Reproduce every item below word for word, leaving out the pictures.

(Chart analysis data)
:::::
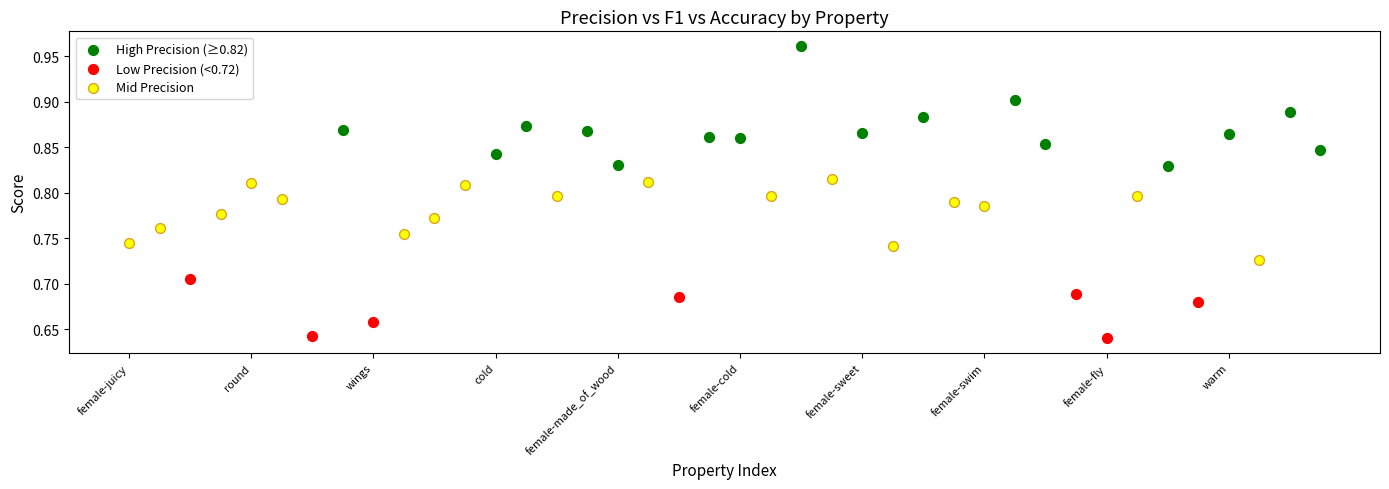

Which series contains the highest Y value?

High Precision (≥0.82)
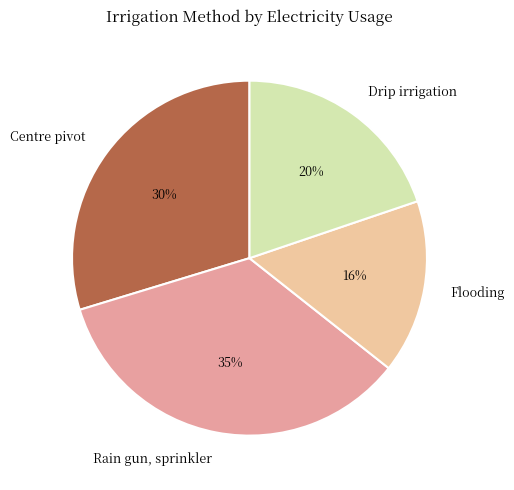

To the nearest percent, what is the difference between the Rain gun, sprinkler and Drip irrigation slice percentages?

15%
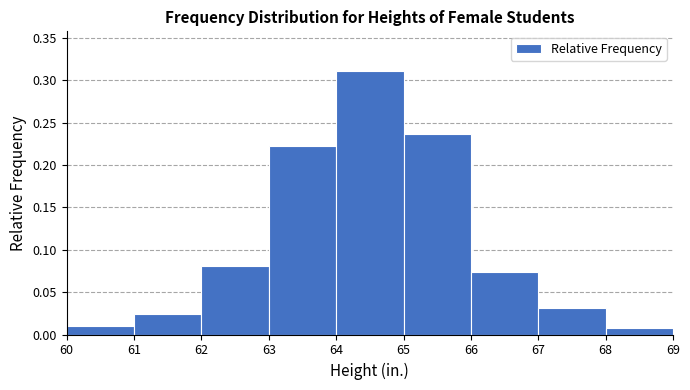

Reading left to right, list every bar in this chart as the range it spans on the x-axis followed by its height. The values are not printed on the chart, so give them approximately, as read against the axis.

60 to 61: 0.010
61 to 62: 0.025
62 to 63: 0.080
63 to 64: 0.225
64 to 65: 0.310
65 to 66: 0.235
66 to 67: 0.075
67 to 68: 0.030
68 to 69: 0.005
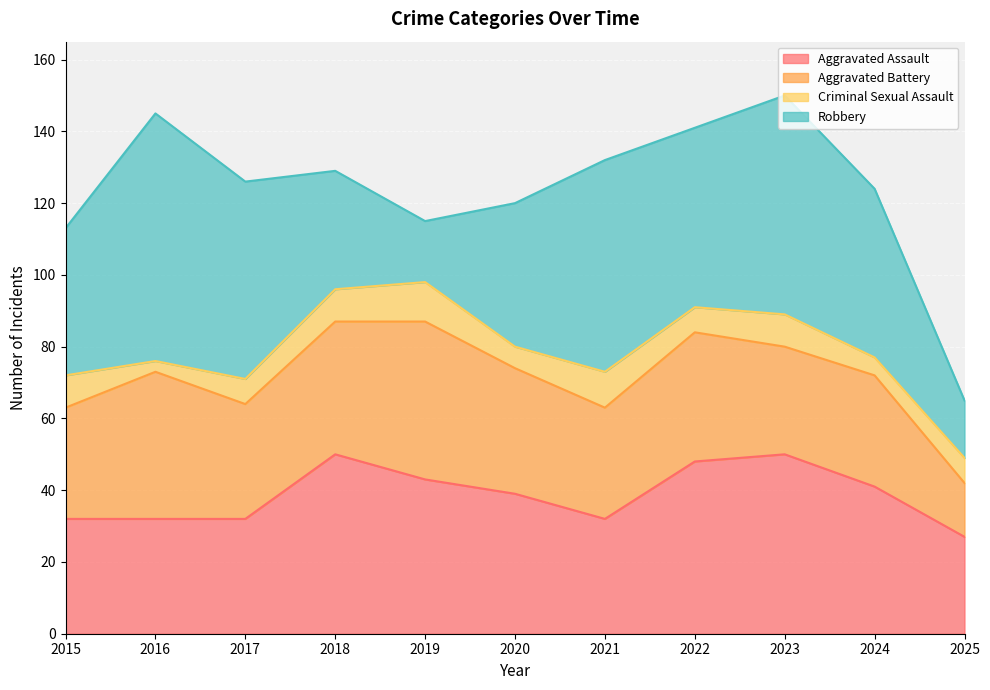

Does the chart display data point markers on the line(s)?

No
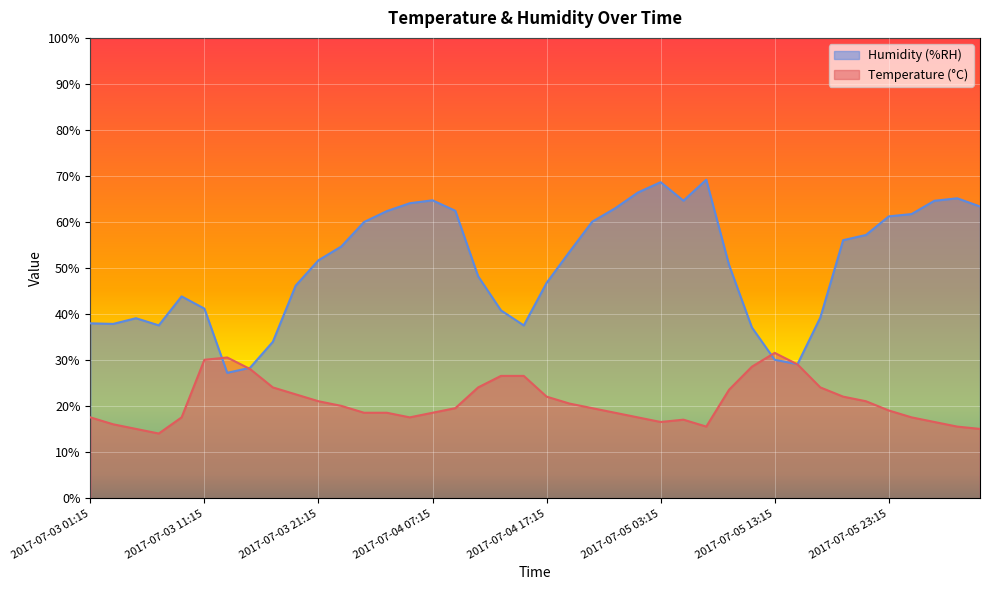

At which category does the chart reach its peak across all series?

2017-07-05 07:15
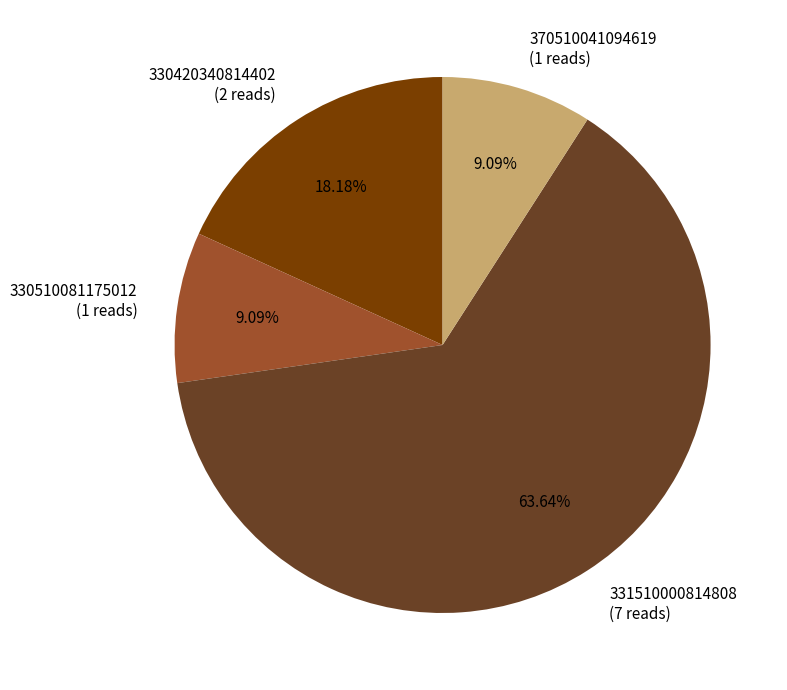

Approximately how many times larger is the value at 330420340814402 (2 reads) compared to 370510041094619 (1 reads)?

2.0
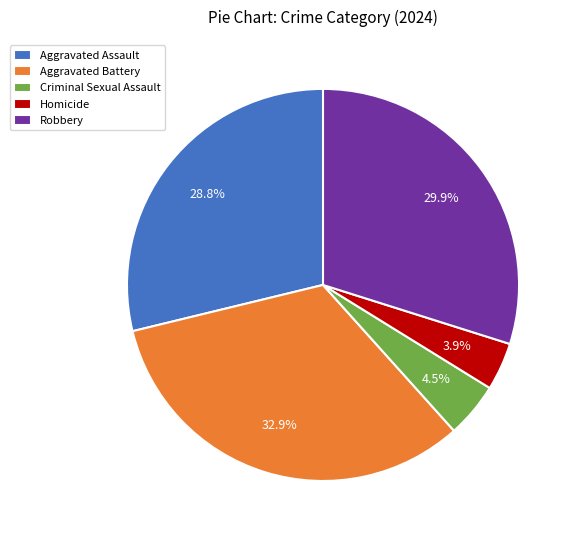

To the nearest percent, what is the difference between the largest and smallest slice percentages?

29%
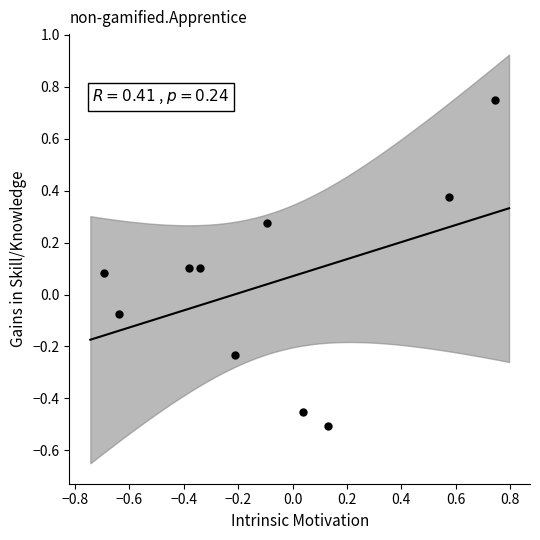

What is the range of Y values (max minus min)?

1.3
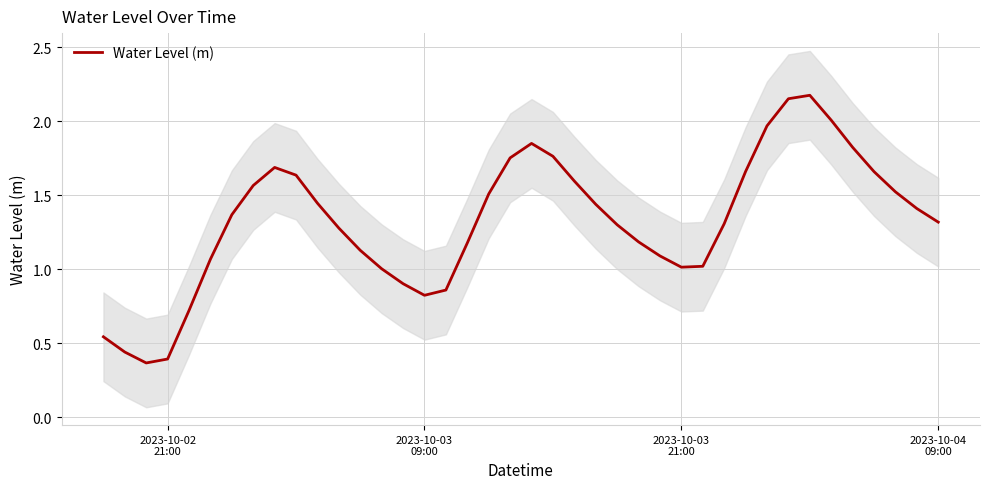

How many interior local peaks (higher than both neighbors) does the data have?

3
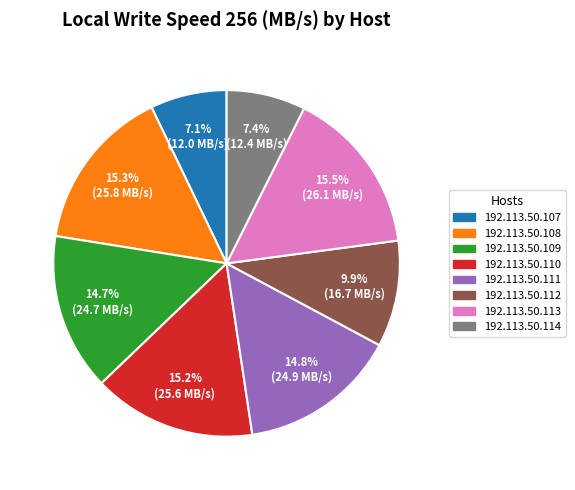

To the nearest percent, what is the difference between the largest and smallest slice percentages?

8%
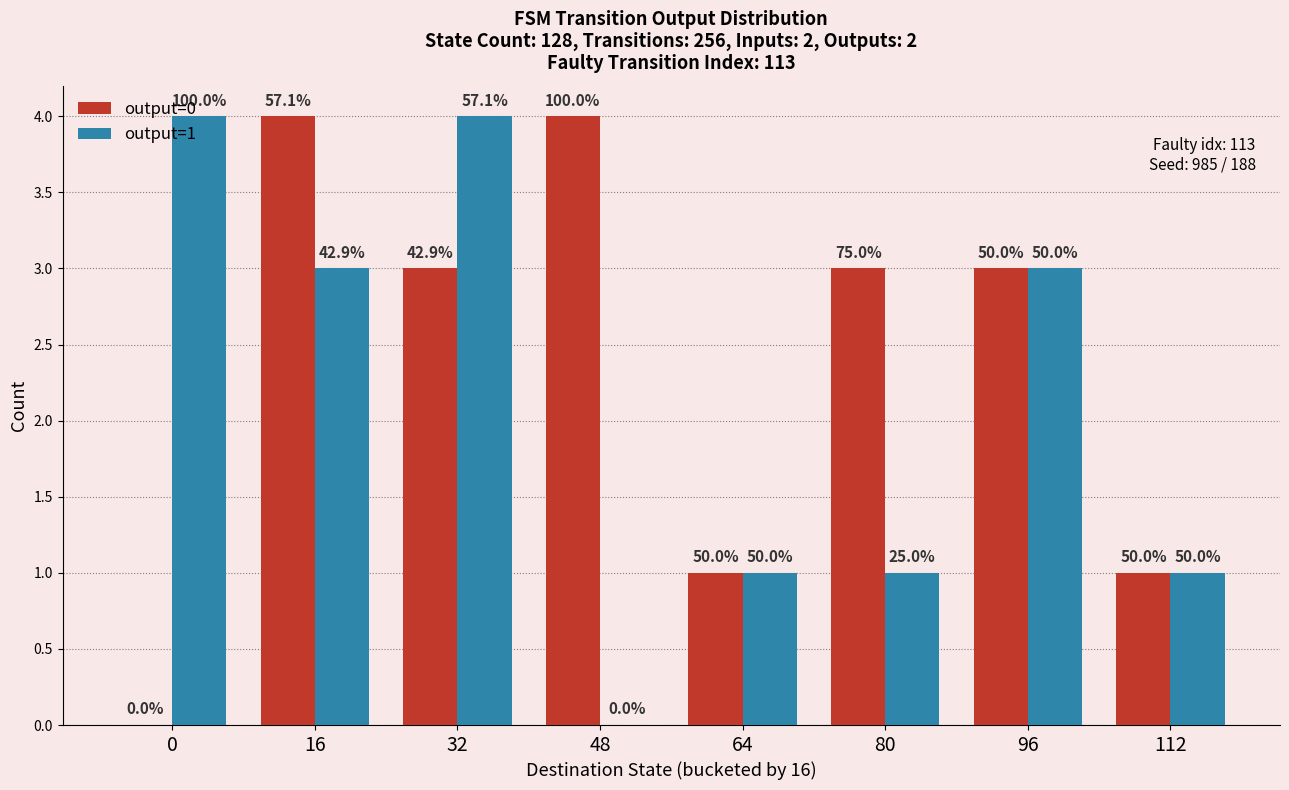

What is the sum of the output=0 values at 64 and 16?

5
:::::
* _Answer for the task_
Which series contains the highest Y value?

High Precision (≥0.82)

To the nearest percent, what is the difference between the Rain gun, sprinkler and Drip irrigation slice percentages?

15%

Reading left to right, list every bar in this chart as the range it spans on the x-axis followed by its height. The values are not printed on the chart, so give them approximately, as read against the axis.

60 to 61: 0.010
61 to 62: 0.025
62 to 63: 0.080
63 to 64: 0.225
64 to 65: 0.310
65 to 66: 0.235
66 to 67: 0.075
67 to 68: 0.030
68 to 69: 0.005

Does the chart display data point markers on the line(s)?

No

At which category does the chart reach its peak across all series?

2017-07-05 07:15

Approximately how many times larger is the value at 330420340814402 (2 reads) compared to 370510041094619 (1 reads)?

2.0

To the nearest percent, what is the difference between the largest and smallest slice percentages?

29%

What is the range of Y values (max minus min)?

1.3

How many interior local peaks (higher than both neighbors) does the data have?

3

To the nearest percent, what is the difference between the largest and smallest slice percentages?

8%

What is the sum of the output=0 values at 64 and 16?

5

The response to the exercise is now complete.